Many foreign nationals seeking employment in Canada must first obtain a Labour Market Impact Assessment (LMIA) before they can apply for a work permit from Immigration, Citizenship and Refugees Canada (IRCC).
Employers can apply for an LMIA to either allow a foreign national to obtain a new work permit, maintain a current employee’s authorization to work, or support a current or prospective employee’s permanent residence application.
The purpose of an LMIA is to allow Canadian employers to hire foreign nationals, while at the same time demonstrating that they could not find a Canadian suitable for the position.
The requirements for a successful LMIA application vary, depending on the particular program under which the LMIA is being submitted.
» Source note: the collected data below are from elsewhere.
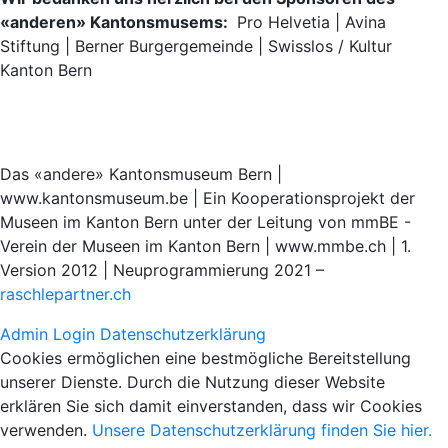
«anderen» Kantonsmusems:
Pro Helvetia | Avina
Stiftung | Berner Burgergemeinde | Swisslos / Kultur
Kanton Bern
Das «andere» Kantonsmuseum Bern |
www.kantonsmuseum.be | Ein Kooperationsprojekt der
Museen im Kanton Bern unter der Leitung von mmBE -
Verein der Museen im Kanton Bern | www.mmbe.ch | 1.
Version 2012 | Neuprogrammierung 2021 –
raschlepartner.ch
Admin Login
Datenschutzerklärung
Cookies ermöglichen eine bestmögliche Bereitstellung
unserer Dienste. Durch die Nutzung dieser Website
erklären Sie sich damit einverstanden, dass wir Cookies
verwenden.
Unsere Datenschutzerklärung finden Sie hier.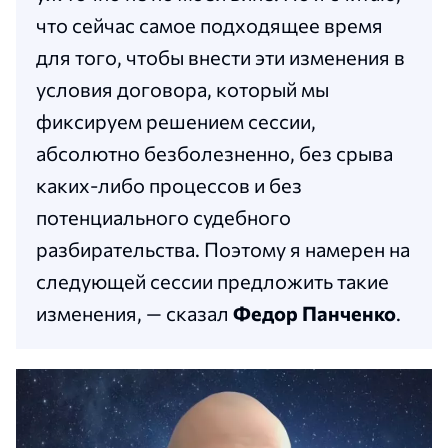
что сейчас самое подходящее время
для того, чтобы внести эти изменения в
условия договора, который мы
фиксируем решением сессии,
абсолютно безболезненно, без срыва
каких-либо процессов и без
потенциального судебного
разбирательства. Поэтому я намерен на
следующей сессии предложить такие
изменения, — сказал
Федор Панченко
.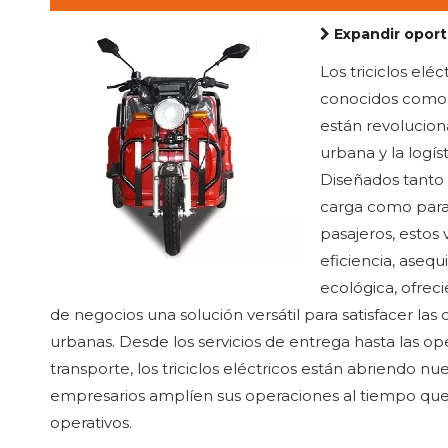
Expandir oportunidades de negocio
Los triciclos elé
conocidos como t
están revolucion
urbana y la logís
Diseñados tanto 
carga como para 
pasajeros, estos
eficiencia, asequ
ecológica, ofreci
de negocios una solución versátil para satisfacer la
urbanas. Desde los servicios de entrega hasta las o
transporte, los triciclos eléctricos están abriendo nu
empresarios amplíen sus operaciones al tiempo que
operativos.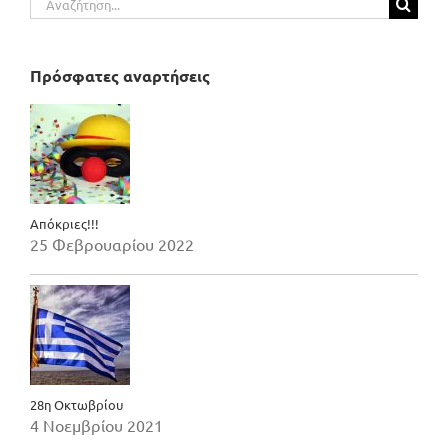
για:
Πρόσφατες αναρτήσεις
Απόκριες!!!
25 Φεβρουαρίου 2022
28η Οκτωβρίου
4 Νοεμβρίου 2021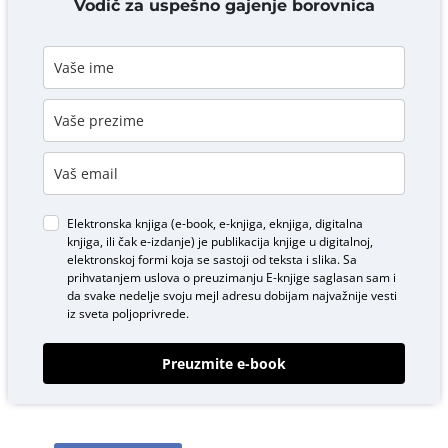
Vodič za uspešno gajenje borovnica
Elektronska knjiga (e-book, e-knjiga, eknjiga, digitalna
knjiga, ili čak e-izdanje) je publikacija knjige u digitalnoj,
elektronskoj formi koja se sastoji od teksta i slika. Sa
prihvatanjem uslova o
preuzimanju E-knjige
saglasan sam i
da svake nedelje svoju mejl adresu dobijam najvažnije vesti
iz sveta poljoprivrede.
Preuzmite e-book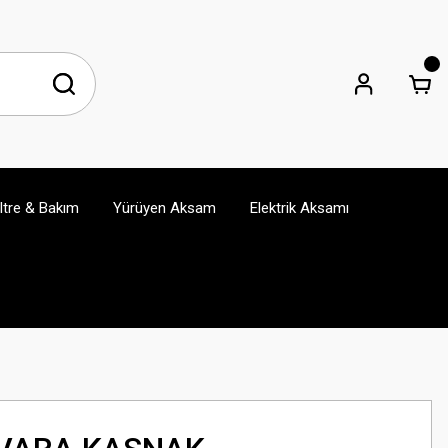
iltre & Bakım
Yürüyen Aksam
Elektrik Aksamı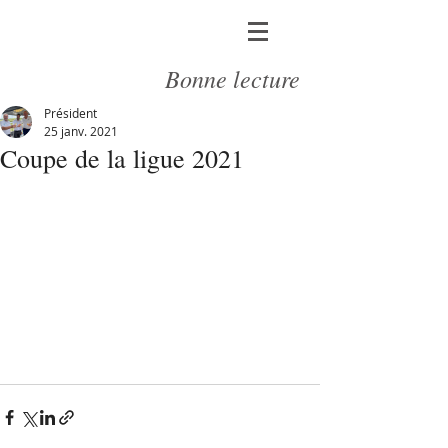
Bonne lecture
Président
25 janv. 2021
Coupe de la ligue 2021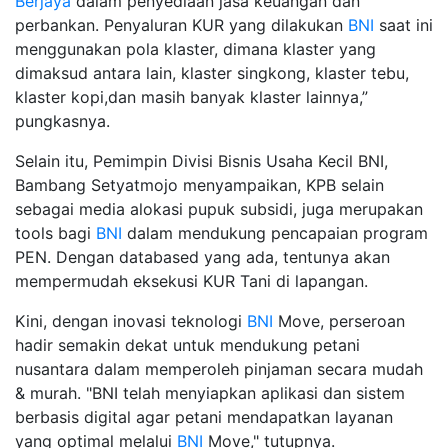
Berjaya
dalam penyediaan jasa keuangan dan
perbankan. Penyaluran KUR yang dilakukan
BNI
saat ini
menggunakan pola klaster, dimana klaster yang
dimaksud antara lain, klaster singkong, klaster tebu,
klaster kopi,dan masih banyak klaster lainnya,”
pungkasnya.
Selain itu, Pemimpin Divisi Bisnis Usaha Kecil BNI,
Bambang Setyatmojo menyampaikan, KPB selain
sebagai media alokasi pupuk subsidi, juga merupakan
tools bagi
BNI
dalam mendukung pencapaian program
PEN. Dengan databased yang ada, tentunya akan
mempermudah eksekusi KUR Tani di lapangan.
Kini, dengan inovasi teknologi
BNI
Move, perseroan
hadir semakin dekat untuk mendukung petani
nusantara dalam memperoleh pinjaman secara mudah
& murah. "BNI telah menyiapkan aplikasi dan sistem
berbasis digital agar petani mendapatkan layanan
yang optimal melalui
BNI
Move," tutupnya.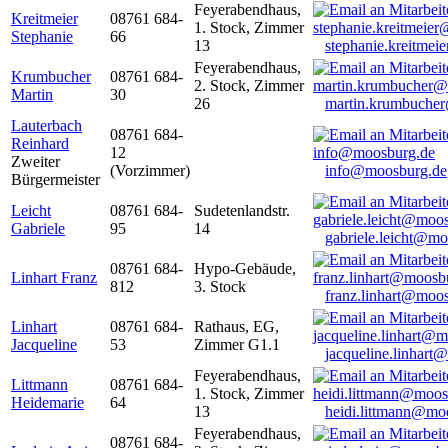
Feyerabendhaus,
Kreitmeier
08761 684-
1. Stock, Zimmer
Stephanie
66
13
stephanie.kreitme
Feyerabendhaus,
Krumbucher
08761 684-
2. Stock, Zimmer
Martin
30
26
martin.krumbuche
Lauterbach
08761 684-
Reinhard
12
Zweiter
(Vorzimmer)
info@moosburg.de
Bürgermeister
Leicht
08761 684-
Sudetenlandstr.
Gabriele
95
14
gabriele.leicht@m
08761 684-
Hypo-Gebäude,
Linhart Franz
812
3. Stock
franz.linhart@moo
Linhart
08761 684-
Rathaus, EG,
Jacqueline
53
Zimmer G1.1
jacqueline.linhart
Feyerabendhaus,
Littmann
08761 684-
1. Stock, Zimmer
Heidemarie
64
13
heidi.littmann@mo
Feyerabendhaus,
08761 684-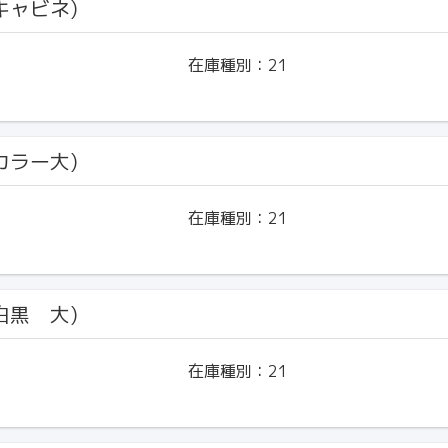
(キャビネ)
在庫種別：
21
(カラー大)
在庫種別：
21
(白黒 大)
在庫種別：
21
There are streams for high-wage positions, low-wage positions, agricultural workers, caregivers, skilled worker, academics, and permanent resident applicants.
LABOUR MARKET IMPACT ASSESSMENT – EMPLOYERS
In general, employers must advertise for the position they are seeking to fill and in media suitable for the particular stream and position. Advertisements must also target groups that are under-represented in the workforce. Employment and Social Development Canada (ESDC) may require any employer to conduct alternative advertisement and union consultation.
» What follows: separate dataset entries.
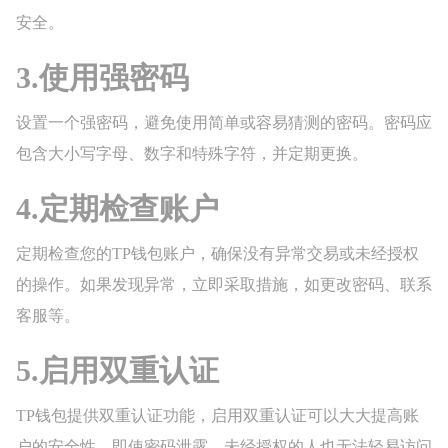
安全。
3.使用强密码
设置一个强密码，避免使用简单或容易猜测的密码。密码应
包含大小写字母、数字和特殊字符，并定期更换。
4.定期检查账户
定期检查您的TP钱包账户，确保没有异常交易或未经授权
的操作。如果发现异常，立即采取措施，如更改密码、联系
客服等。
5.启用双重认证
TP钱包提供双重认证功能，启用双重认证可以大大提高账
户的安全性。即使密码泄露，未经授权的人也无法轻易访问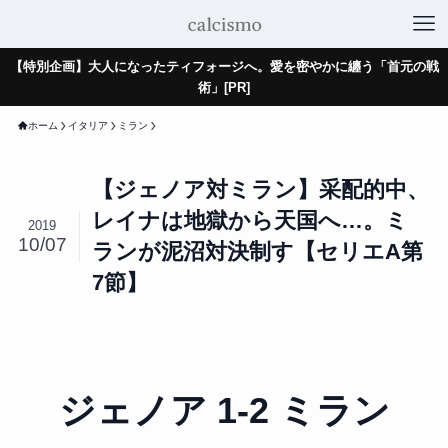
【特別企画】大人になったティフォージへ。愛を密やかに纏う「首元の戦
術」[PR]
ホーム
イタリア
ミラン
【ジェノア対ミラン】采配的中、
レイナは地獄から天国へ…。ミ
2019
10/07
ランが泥沼対決制す【セリエA第
7節】
ジェノア 1-2 ミラン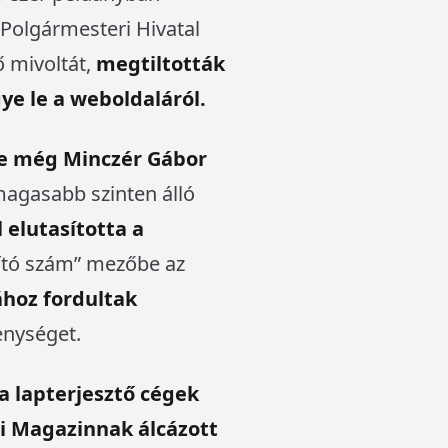
 Polgármesteri Hivatal
ő mivoltát,
megtiltották
ye le a weboldaláról.
de még Minczér Gábor
 magasabb szinten álló
 elutasította a
sító szám” mezőbe az
ához fordultak
kenységet.
 a lapterjesztő cégek
ri Magazinnak álcázott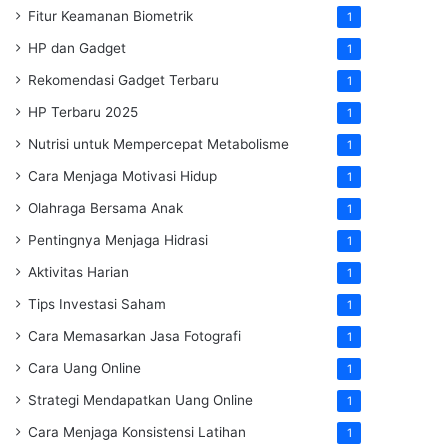
Fitur Keamanan Biometrik
1
HP dan Gadget
1
Rekomendasi Gadget Terbaru
1
HP Terbaru 2025
1
Nutrisi untuk Mempercepat Metabolisme
1
Cara Menjaga Motivasi Hidup
1
Olahraga Bersama Anak
1
Pentingnya Menjaga Hidrasi
1
Aktivitas Harian
1
Tips Investasi Saham
1
Cara Memasarkan Jasa Fotografi
1
Cara Uang Online
1
Strategi Mendapatkan Uang Online
1
Cara Menjaga Konsistensi Latihan
1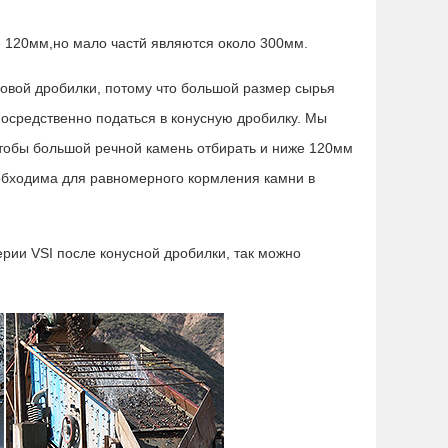
е 120мм,но мало частй являются около 300мм.
овой дробилки, потому что большой размер сырья
посредственно податься в конусную дробилку. Мы
чтобы большой речной камень отбирать и ниже 120мм
обходима для равномерного кормления камни в
рии VSI после конусной дробилки, так можно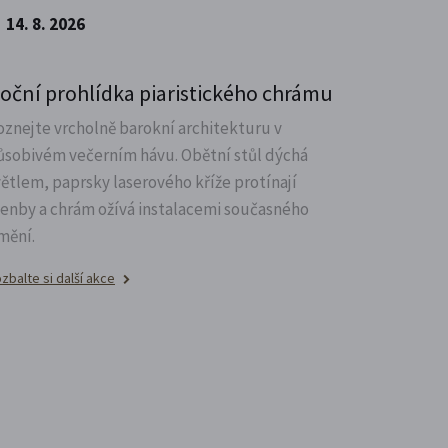
14. 8. 2026
oční prohlídka piaristického chrámu
oznejte vrcholně barokní architekturu v
ůsobivém večerním hávu. Obětní stůl dýchá
větlem, paprsky laserového kříže protínají
lenby a chrám ožívá instalacemi současného
mění.
zbalte si další akce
It is important that the employer chooses the correct National Occupation Classification (NOC) for the position and is paying the prevailing wage to the prospective employee. The employer must generally advertise the position before submitting the LMIA. During the advertisement process, the employer must document its recruitment efforts. Proof of the advertisements, recruitment efforts, forms, application fee and business documentation must then be submitted to ESDC. Additional requirements depend on the LMIA program, however, employers cannot require that the foreign national speak a language besides French or English.
LMIA processing usually takes 5-8 weeks, but there is a faster service for positions in the highest wage bracket, for high-demand positions, and for LMIAs submitted in support of a permanent residence application.
Not all employees will require an LMIA before they can apply for a work permit in Canada. In some cases, the employer can instead submit an offer of employment in support of work permit application or hire the worker through specific streams.